Suppose I want to rescale the initialized weight matrix in a certain way like:
class Net(nn.Module):
def __init__(self, R):
super(Net, self).__init__()
self.lin1 = nn.Linear(2, 100)
self.lin2 = nn.Linear(100, 3)
self.lin2.weight.mul_( (R / torch.sqrt(torch.sum(self.lin2.weight.detach()**2 ,axis=1)))[:, None] )
So I want to change the weight of lin2 based on the current elements of the weights. Do I need the detach ()?

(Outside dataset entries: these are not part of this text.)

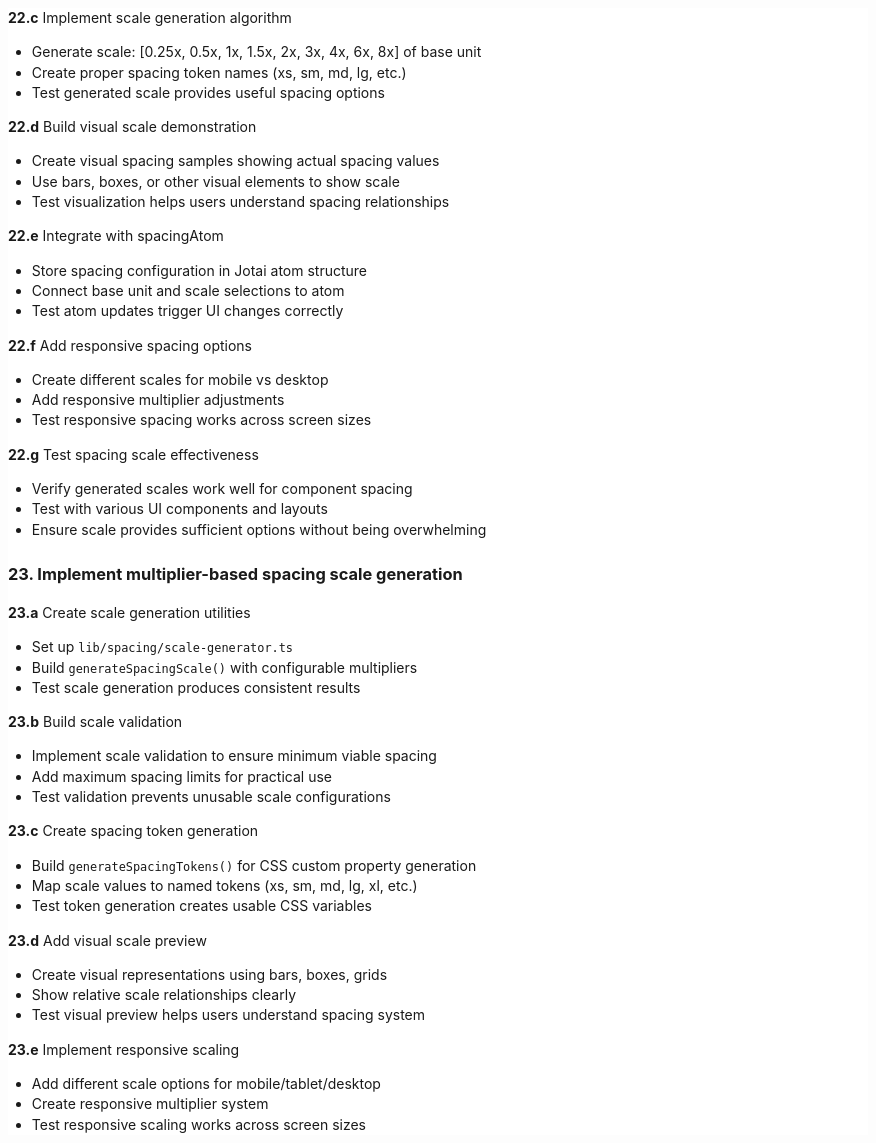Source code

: **22.c** Implement scale generation algorithm

- Generate scale: [0.25x, 0.5x, 1x, 1.5x, 2x, 3x, 4x, 6x, 8x] of base unit
- Create proper spacing token names (xs, sm, md, lg, etc.)
- Test generated scale provides useful spacing options

**22.d** Build visual scale demonstration

- Create visual spacing samples showing actual spacing values
- Use bars, boxes, or other visual elements to show scale
- Test visualization helps users understand spacing relationships

**22.e** Integrate with spacingAtom

- Store spacing configuration in Jotai atom structure
- Connect base unit and scale selections to atom
- Test atom updates trigger UI changes correctly

**22.f** Add responsive spacing options

- Create different scales for mobile vs desktop
- Add responsive multiplier adjustments
- Test responsive spacing works across screen sizes

**22.g** Test spacing scale effectiveness

- Verify generated scales work well for component spacing
- Test with various UI components and layouts
- Ensure scale provides sufficient options without being overwhelming

### 23. Implement multiplier-based spacing scale generation

**23.a** Create scale generation utilities

- Set up `lib/spacing/scale-generator.ts`
- Build `generateSpacingScale()` with configurable multipliers
- Test scale generation produces consistent results

**23.b** Build scale validation

- Implement scale validation to ensure minimum viable spacing
- Add maximum spacing limits for practical use
- Test validation prevents unusable scale configurations

**23.c** Create spacing token generation

- Build `generateSpacingTokens()` for CSS custom property generation
- Map scale values to named tokens (xs, sm, md, lg, xl, etc.)
- Test token generation creates usable CSS variables

**23.d** Add visual scale preview

- Create visual representations using bars, boxes, grids
- Show relative scale relationships clearly
- Test visual preview helps users understand spacing system

**23.e** Implement responsive scaling

- Add different scale options for mobile/tablet/desktop
- Create responsive multiplier system
- Test responsive scaling works across screen sizes
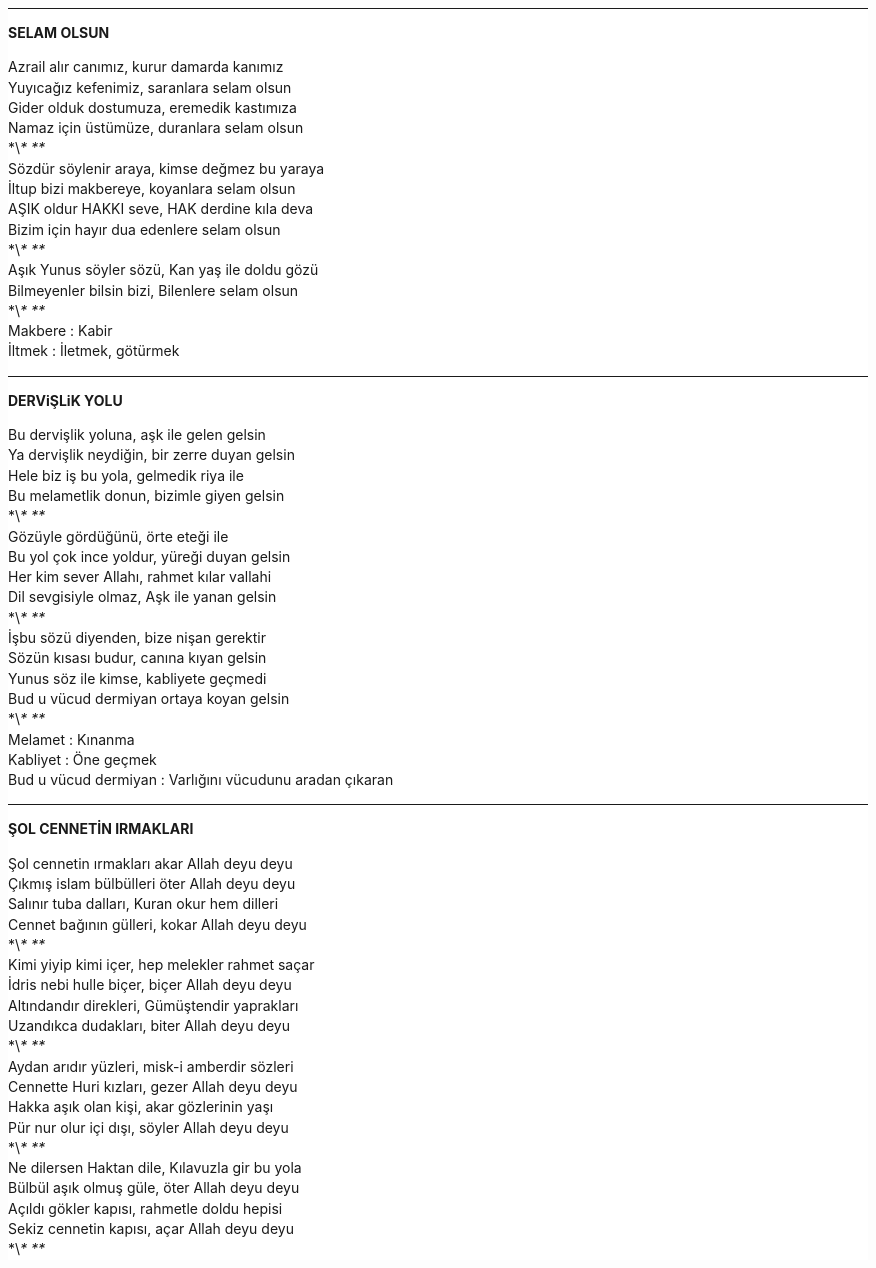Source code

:<hr />

**SELAM OLSUN**

Azrail alır canımız, kurur damarda kanımız  
Yuyıcağız kefenimiz, saranlara selam olsun  
Gider olduk dostumuza, eremedik kastımıza  
Namaz için üstümüze, duranlara selam olsun  
\*\\*\* \*\**  
Sözdür söylenir araya, kimse değmez bu yaraya  
İltup bizi makbereye, koyanlara selam olsun  
AŞIK oldur HAKKI seve, HAK derdine kıla deva  
Bizim için hayır dua edenlere selam olsun  
\*\\*\* \*\**  
Aşık Yunus söyler sözü, Kan yaş ile doldu gözü  
Bilmeyenler bilsin bizi, Bilenlere selam olsun  
\*\\*\* \*\**  
Makbere : Kabir  
İltmek : İletmek, götürmek

<hr />

**DERViŞLiK YOLU**

Bu dervişlik yoluna, aşk ile gelen gelsin  
Ya dervişlik neydiğin, bir zerre duyan gelsin  
Hele biz iş bu yola, gelmedik riya ile  
Bu melametlik donun, bizimle giyen gelsin  
\*\\*\* \*\**  
Gözüyle gördüğünü, örte eteği ile  
Bu yol çok ince yoldur, yüreği duyan gelsin  
Her kim sever Allahı, rahmet kılar vallahi  
Dil sevgisiyle olmaz, Aşk ile yanan gelsin  
\*\\*\* \*\**  
İşbu sözü diyenden, bize nişan gerektir  
Sözün kısası budur, canına kıyan gelsin  
Yunus söz ile kimse, kabliyete geçmedi  
Bud u vücud dermiyan ortaya koyan gelsin  
\*\\*\* \*\**  
Melamet : Kınanma  
Kabliyet : Öne geçmek  
Bud u vücud dermiyan : Varlığını vücudunu aradan çıkaran

<hr />

**ŞOL CENNETİN IRMAKLARI**

Şol cennetin ırmakları akar Allah deyu deyu  
Çıkmış islam bülbülleri öter Allah deyu deyu  
Salınır tuba dalları, Kuran okur hem dilleri  
Cennet bağının gülleri, kokar Allah deyu deyu  
\*\\*\* \*\**  
Kimi yiyip kimi içer, hep melekler rahmet saçar  
İdris nebi hulle biçer, biçer Allah deyu deyu  
Altındandır direkleri, Gümüştendir yaprakları  
Uzandıkca dudakları, biter Allah deyu deyu  
\*\\*\* \*\**  
Aydan arıdır yüzleri, misk-i amberdir sözleri  
Cennette Huri kızları, gezer Allah deyu deyu  
Hakka aşık olan kişi, akar gözlerinin yaşı  
Pür nur olur içi dışı, söyler Allah deyu deyu  
\*\\*\* \*\**  
Ne dilersen Haktan dile, Kılavuzla gir bu yola  
Bülbül aşık olmuş güle, öter Allah deyu deyu  
Açıldı gökler kapısı, rahmetle doldu hepisi  
Sekiz cennetin kapısı, açar Allah deyu deyu  
\*\\*\* \*\**  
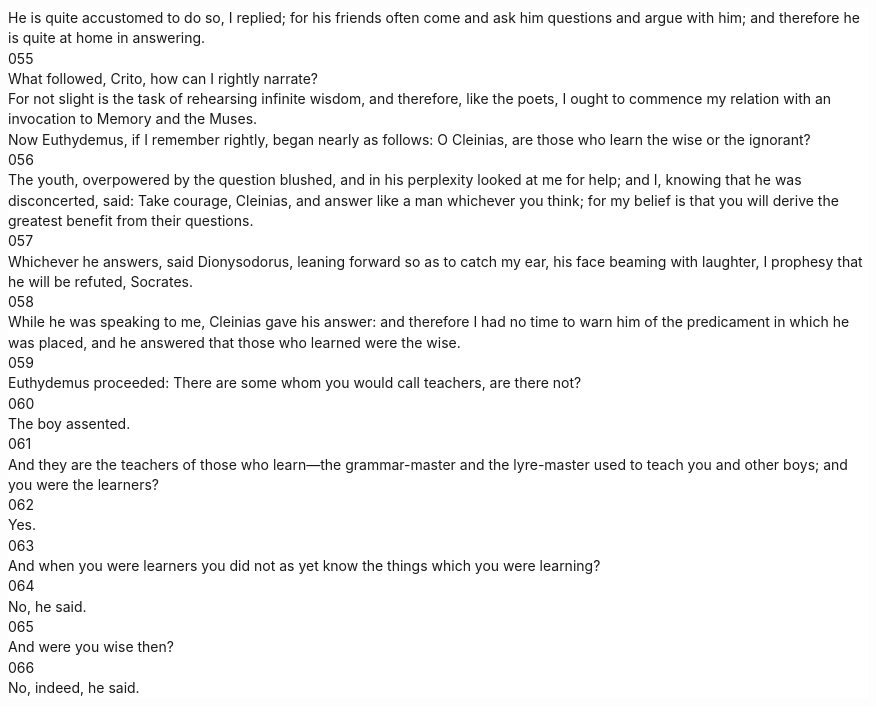 <div class="sentence"> He is quite accustomed to do so, I replied; for his friends often come and ask him questions and argue with him; and therefore he is quite at home in answering.</div>
</div>
<div class="text">
<span class="ref"> 055 </span>
<div class="sentence"> What followed, Crito, how can I rightly narrate?</div><div class="sentence"> For not slight is the task of rehearsing infinite wisdom, and therefore, like the poets, I ought to commence my relation with an invocation to Memory and the Muses.</div><div class="sentence"> Now Euthydemus, if I remember rightly, began nearly as follows: O Cleinias, are those who learn the wise or the ignorant?</div>
</div>
<div class="text">
<span class="ref"> 056 </span>
<div class="sentence"> The youth, overpowered by the question blushed, and in his perplexity looked at me for help; and I, knowing that he was disconcerted, said: Take courage, Cleinias, and answer like a man whichever you think; for my belief is that you will derive the greatest benefit from their questions.</div>
</div>
<div class="text">
<span class="ref"> 057 </span>
<div class="sentence"> Whichever he answers, said Dionysodorus, leaning forward so as to catch my ear, his face beaming with laughter, I prophesy that he will be refuted, Socrates.</div>
</div>
<div class="text">
<span class="ref"> 058 </span>
<div class="sentence"> While he was speaking to me, Cleinias gave his answer: and therefore I had no time to warn him of the predicament in which he was placed, and he answered that those who learned were the wise.</div>
</div>
<div class="text">
<span class="ref"> 059 </span>
<div class="sentence"> Euthydemus proceeded: There are some whom you would call teachers, are there not?</div>
</div>
<div class="text">
<span class="ref"> 060 </span>
<div class="sentence"> The boy assented.</div>
</div>
<div class="text">
<span class="ref"> 061 </span>
<div class="sentence"> And they are the teachers of those who learn—the grammar-master and the lyre-master used to teach you and other boys; and you were the learners?</div>
</div>
<div class="text">
<span class="ref"> 062 </span>
<div class="sentence"> Yes.</div>
</div>
<div class="text">
<span class="ref"> 063 </span>
<div class="sentence"> And when you were learners you did not as yet know the things which you were learning?</div>
</div>
<div class="text">
<span class="ref"> 064 </span>
<div class="sentence"> No, he said.</div>
</div>
<div class="text">
<span class="ref"> 065 </span>
<div class="sentence"> And were you wise then?</div>
</div>
<div class="text">
<span class="ref"> 066 </span>
<div class="sentence"> No, indeed, he said.</div>
</div>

Also, code gives the error “a leaf Variable that requires grad is being used in an in-place operation ”, so the mul_ does not seem to work. Can I just reassign the right-hand expression to my weight matrix, i.e. self.lin2.weight = ...
?
crcrpar
(Masaki Kozuki)
March 19, 2021, 2:47pm
2
Hi,
I’d write it in a (maybe verbose) way like
class Net(nn.Module):
def __init__(self, R):
super().__init__()
self.lin1 = nn.Linear(2, 100)
self.lin2 = nn.Linear(100, 3)
with torch.no_grad():
weight = self.lin2.weight.data.clone().detach()
weight.mul_( (R / torch.sqrt(torch.sum(weight**2 ,axis=1)))[:, None] )
self.lin2.weight.data.copy_(weight)
del weight
def forward(self, x):
return self.lin2(F.relu(self.lin1(x)))
A toy colab is here: https://colab.research.google.com/drive/12yqnYoRF1C_of6s8fokTEqK2h9wl-wvj?usp=sharing
1 Like
Thank you, that would do!
Do I even need .data and detach()? Usually, .detach() is enough, is it now?
crcrpar
(Masaki Kozuki)
March 19, 2021, 3:19pm
4
I’m not sure but I did so because I felt I just wanted to use torch.Tensor
and avoid sharing the storage.
1 Like
Yes, don’t use the deprecated .data
attribute as it’s dangerous and can yield unwanted side effects!
2 Likes
Thanks ptrblck.
How would you rewrite crcrpar’s solution, or do you have a better suggestion?
You should be able to remove the .data
usage from your code without any additional changes.